In a communications cable that includes multiple pairs of conductors, multiple common mode signals may be transmitted along with the differential signals. By way of example, in a communications cable that includes two differential pairs (four conductors total), a differential signal may be transmitted over each differential pair and a common mode signal may also be transmitted over each differential pair for a total of four transmitted information signals. Alternatively, the two common mode signals may be replaced with a third differential signal that is simultaneously transmitted over all four conductors. In particular, the third differential signal may be transmitted by transmitting its negative component as a common mode signal over both conductors of the first differential pair, and by transmitting its positive component as a common mode signal over both conductors of the second differential pair. As the transmission of the negative component of the third differential signal adds the exact same signal to each conductor of the first differential pair, the negative component of the third differential signal is effectively removed from the first differential pair during the subtraction process that is used to recover the first differential signal. The same is true for the positive component of the third differential signal that is transmitted over the second differential pair. Thus, in the above-described manner two differential pairs may be used to transmit a total of three differential signals. Although it cannot be characterized as a common mode signal, the third differential signal is comprised of two oppositely polarized common mode components, and thus it involves the use of common mode signalling. In order to distinguish signals such as the above-described third differential signal from both standard differential signals that are carried on two conductors and from true common mode signals, herein differential signals that are comprised of two oppositely polarized common mode components are referred to as “phantom mode” signals.
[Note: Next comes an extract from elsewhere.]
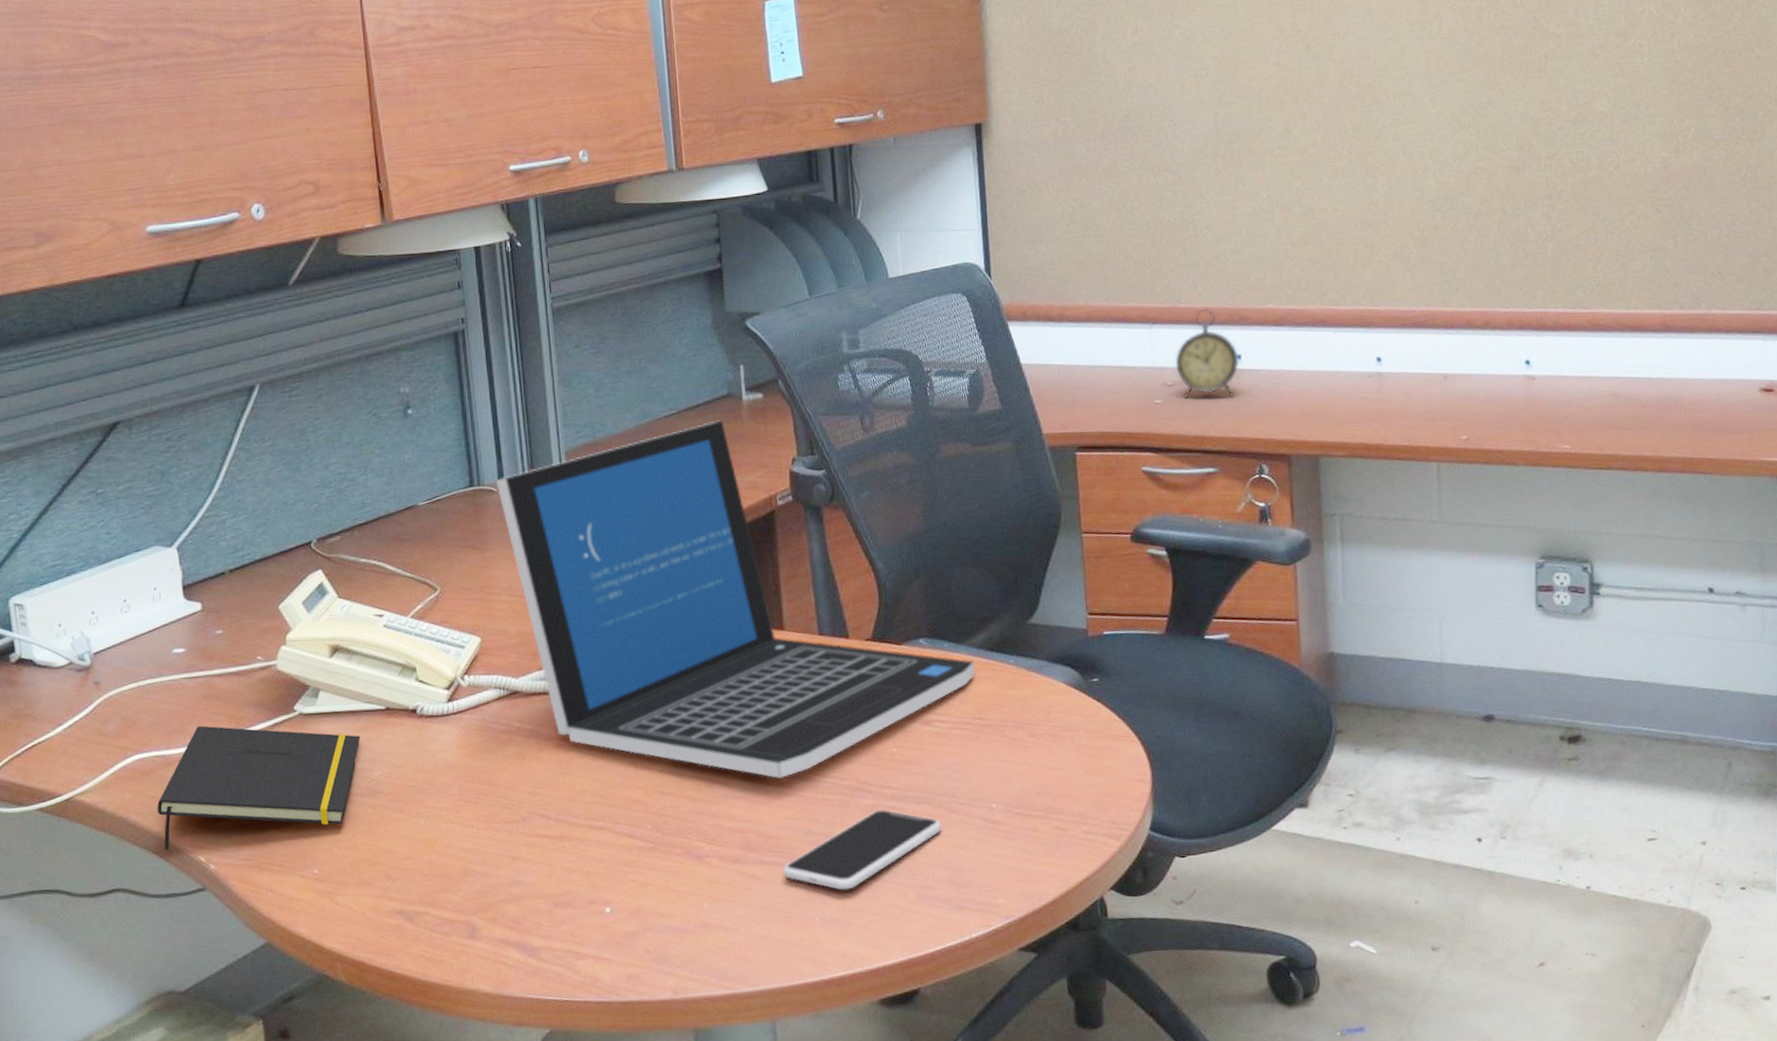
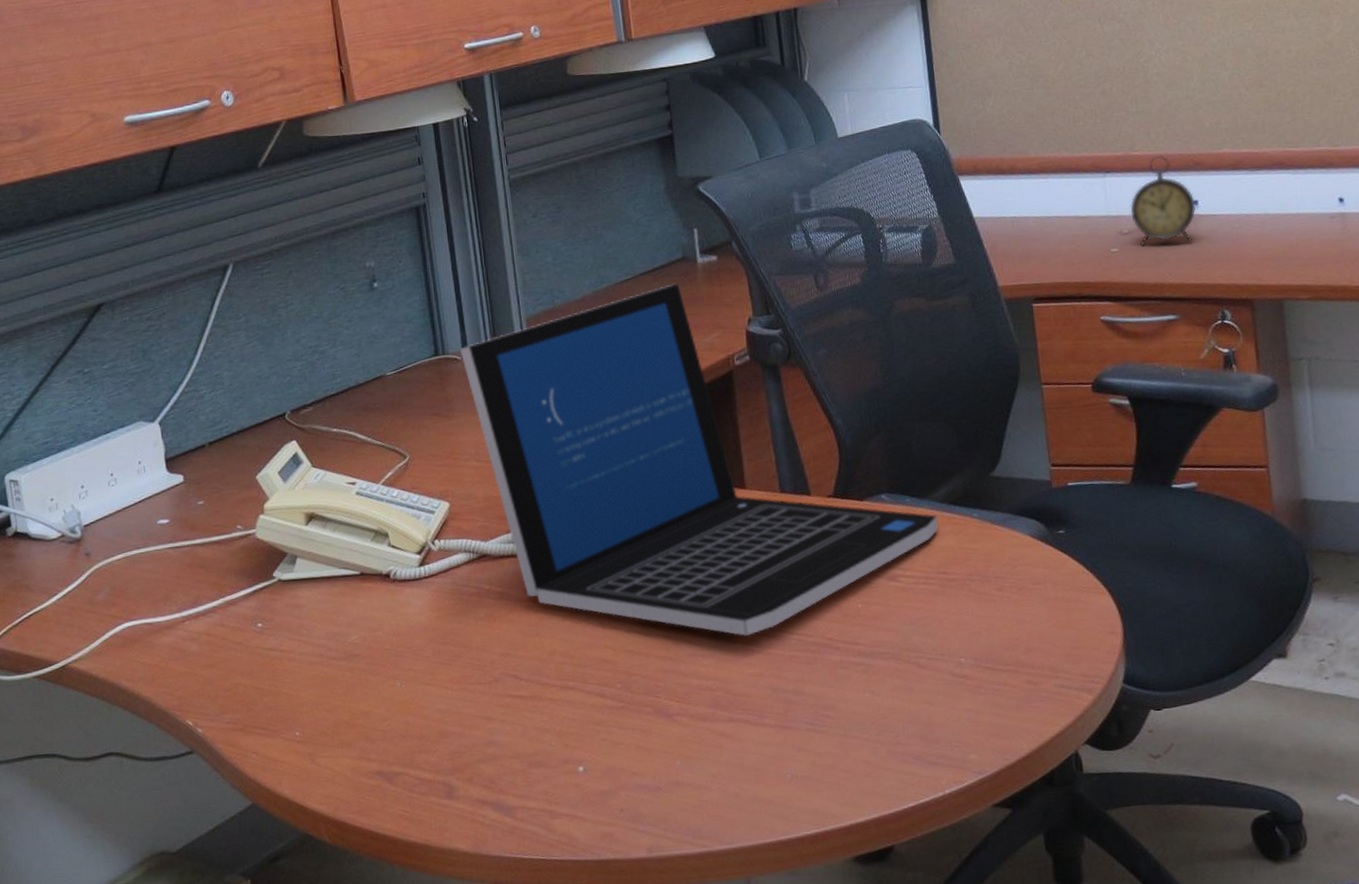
notepad: present [156,725,361,851] -> none [146,593,337,715]
smartphone: present [782,810,942,890] -> none [752,666,911,747]

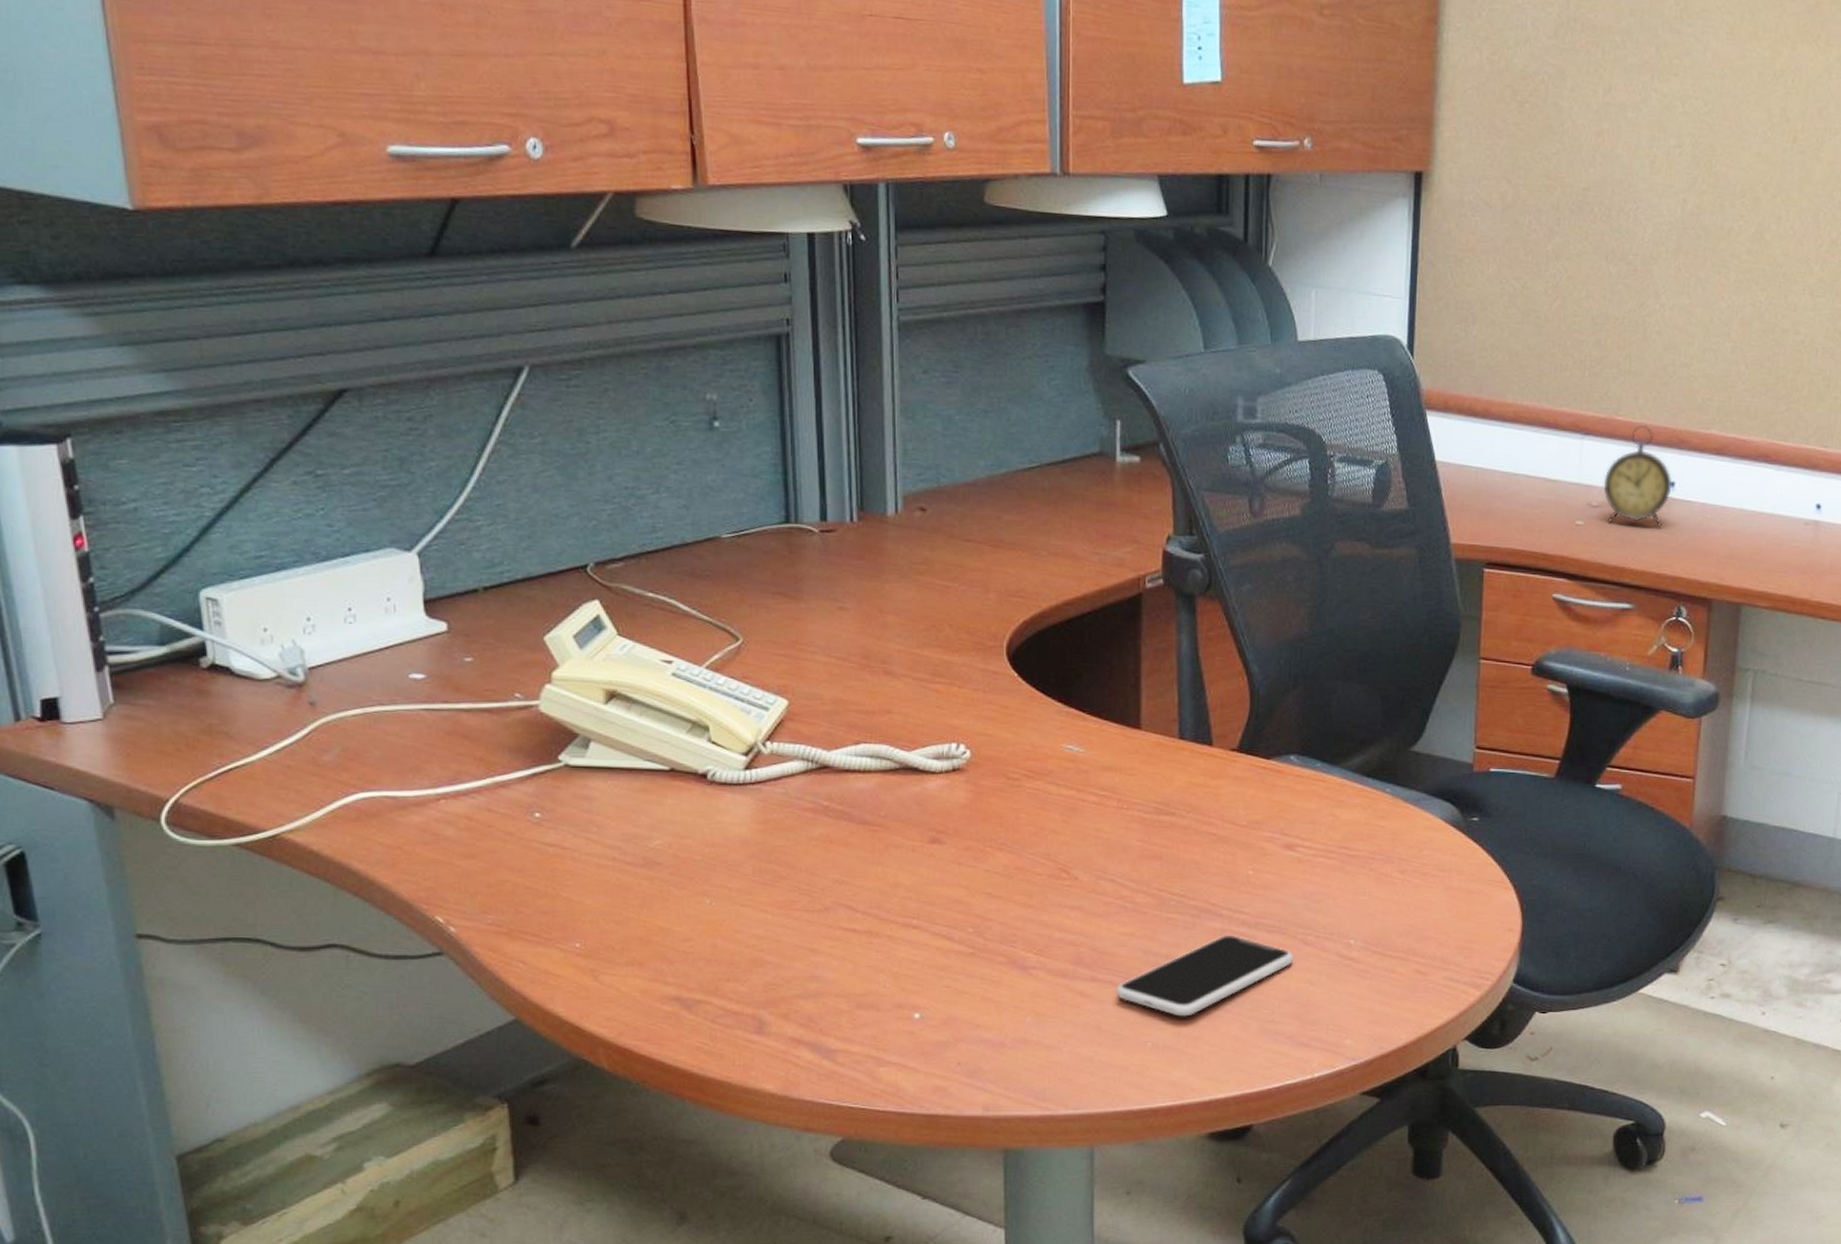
laptop: present [459,283,939,636] -> none [816,481,1348,891]
smartphone: none [752,666,911,747] -> present [1115,935,1294,1017]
U.S. Pat. No. 7,573,254 to Cobb et al. (“the '254 patent”) discloses patch panels that include port identification circuits that transmit control signals over a phantom mode transmission path to track patch cord connections. In an embodiment disclosed in the '254 patent, a center tap inductor is used to inductively couple the phantom mode signal onto two of the differential pairs in a communications channel. U.S. Patent Publication No. 2010/0008482 to Tucker discloses techniques in which phantom mode signalling is used to discover the patch panel connector ports in first and second patching zones to which backbone cables are connected. U.S. Patent Application No. 2010/0244998 to Peyton et al. discloses injecting phantom mode signals onto a communications cable in order to determine interconnections within a local area network.